• [Spatial object tracking data]

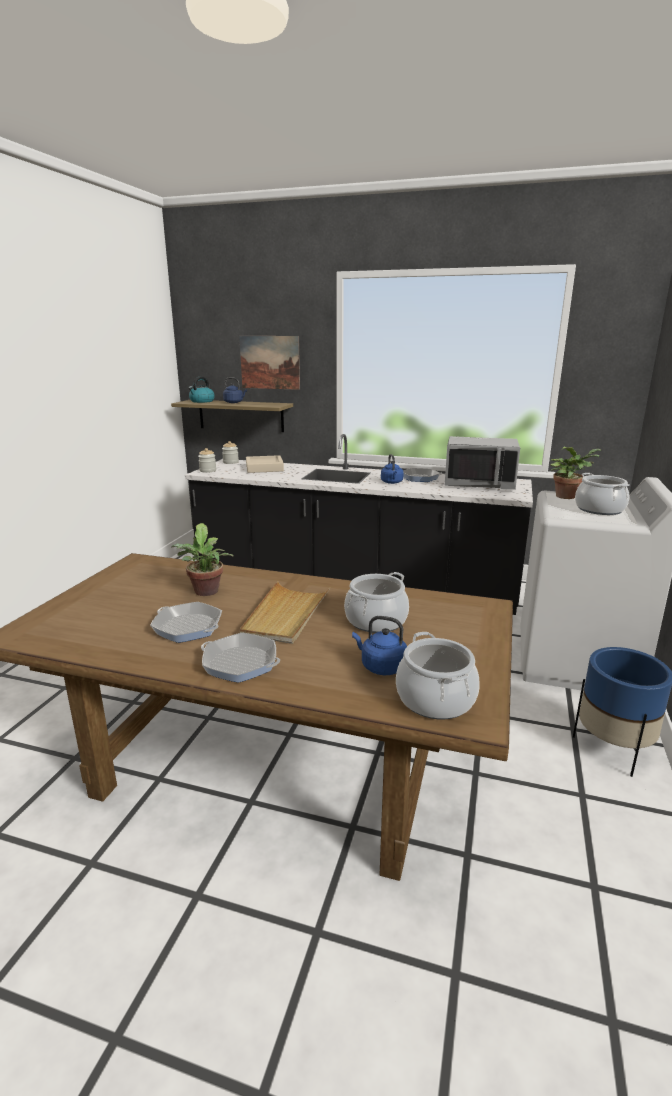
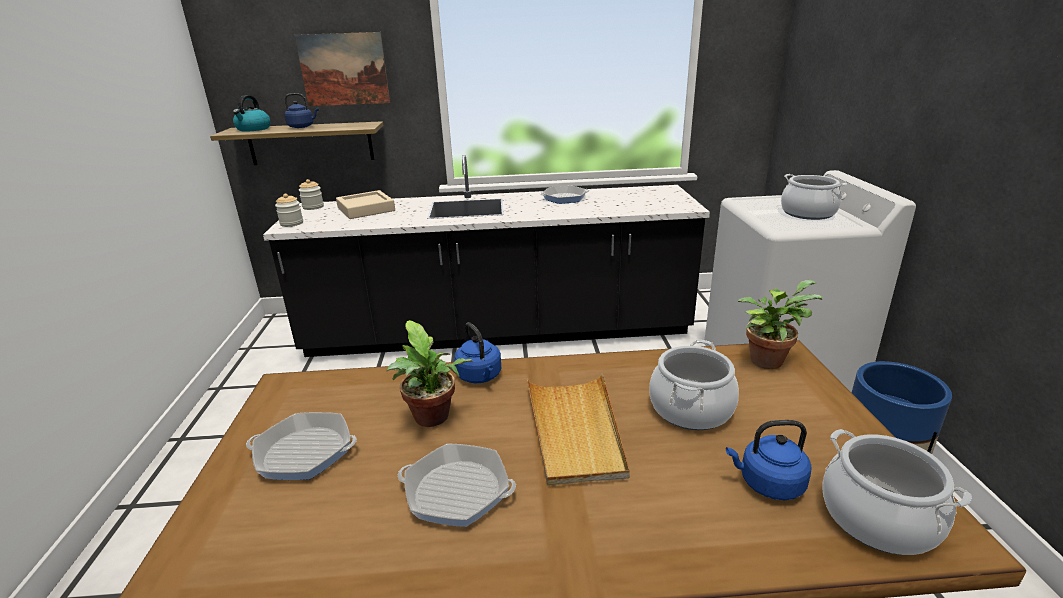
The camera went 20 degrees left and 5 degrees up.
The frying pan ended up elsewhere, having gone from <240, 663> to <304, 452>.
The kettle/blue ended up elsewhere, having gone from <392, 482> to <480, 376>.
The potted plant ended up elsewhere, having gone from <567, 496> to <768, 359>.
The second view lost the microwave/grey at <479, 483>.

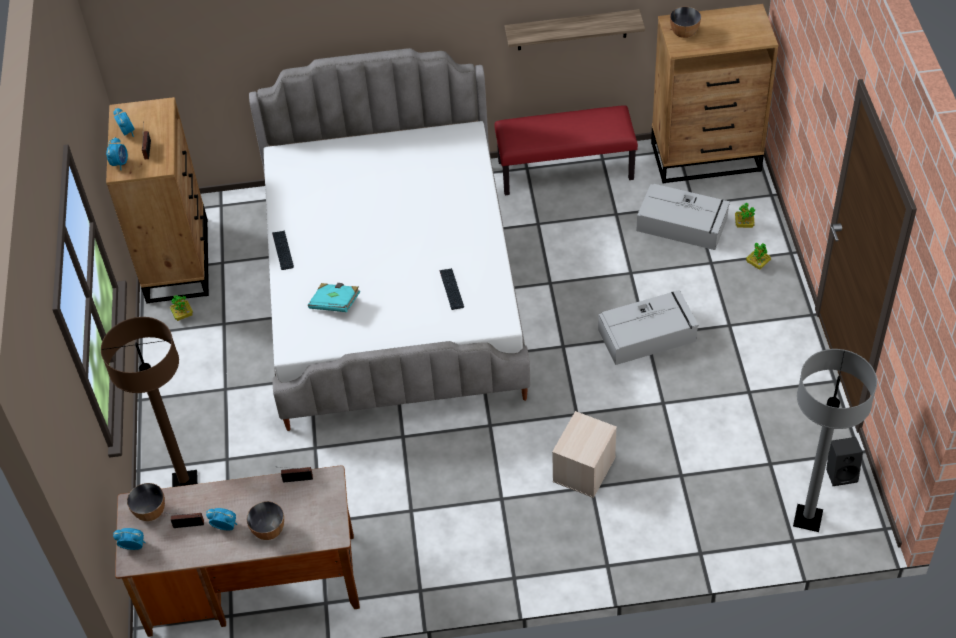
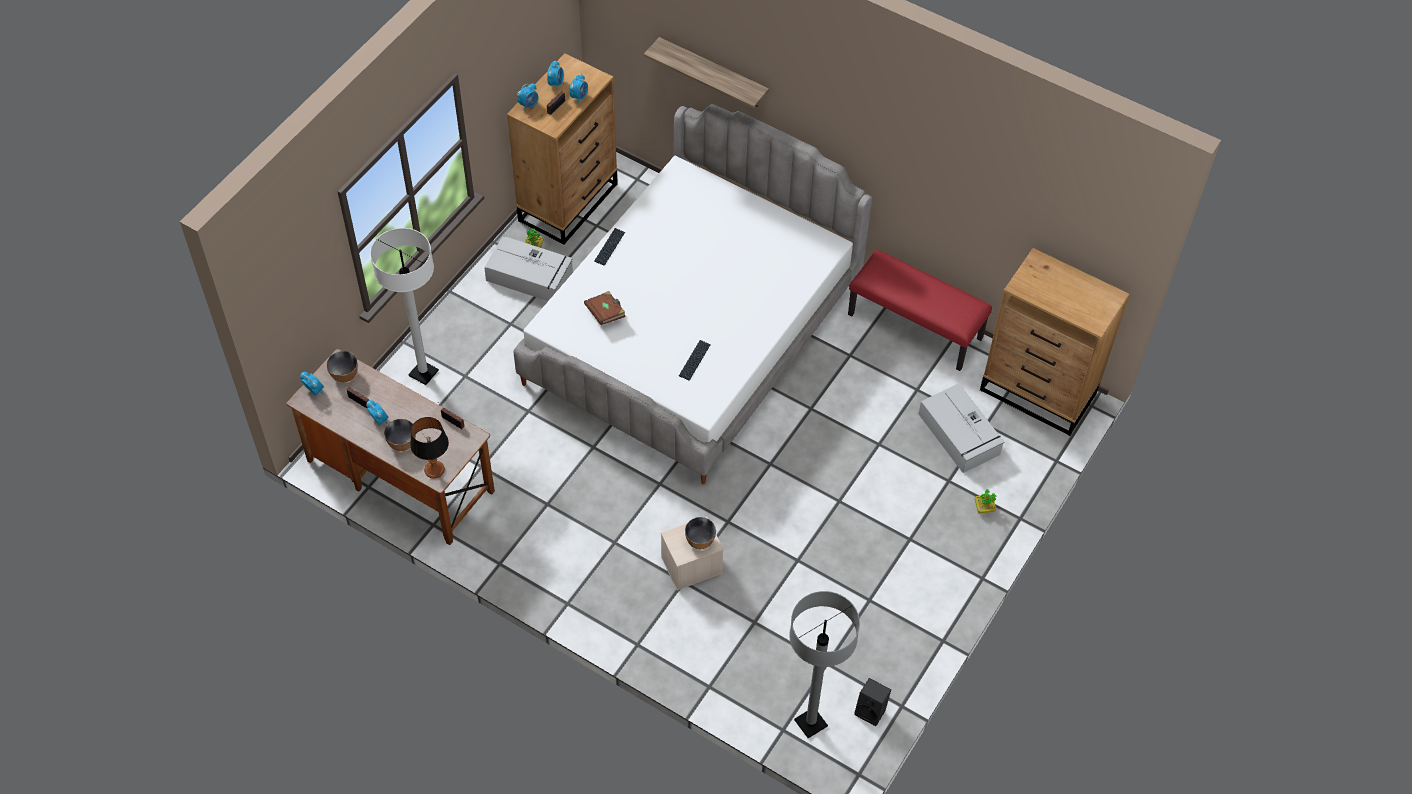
The camera went 35 degrees right and 5 degrees up.
What was the floor lamp/brown at <185, 483> turned into the floor lamp/white at <423, 373>.
The second view gained the table lamp at <434, 470>.
The storage box/grey ended up elsewhere, having gone from <648, 335> to <531, 277>.
The second view gained the alarm clock at <579, 96>.
What was the book/turquoise at <335, 303> turned into the book/brown at <606, 313>.
The shelf ended up elsewhere, having gone from <572, 30> to <713, 73>.
The bowl ended up elsewhere, having gone from <684, 33> to <700, 541>.
The second view lost the potted plant at <744, 224>.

• [Required action] Take the stretch of lines above from the one containing "The kettle/blue ended" through the one containing "The potted plant ended" and repeat it exactly, adding no other line.

• [Output for this task]
The kettle/blue ended up elsewhere, having gone from <392, 482> to <480, 376>.
The potted plant ended up elsewhere, having gone from <567, 496> to <768, 359>.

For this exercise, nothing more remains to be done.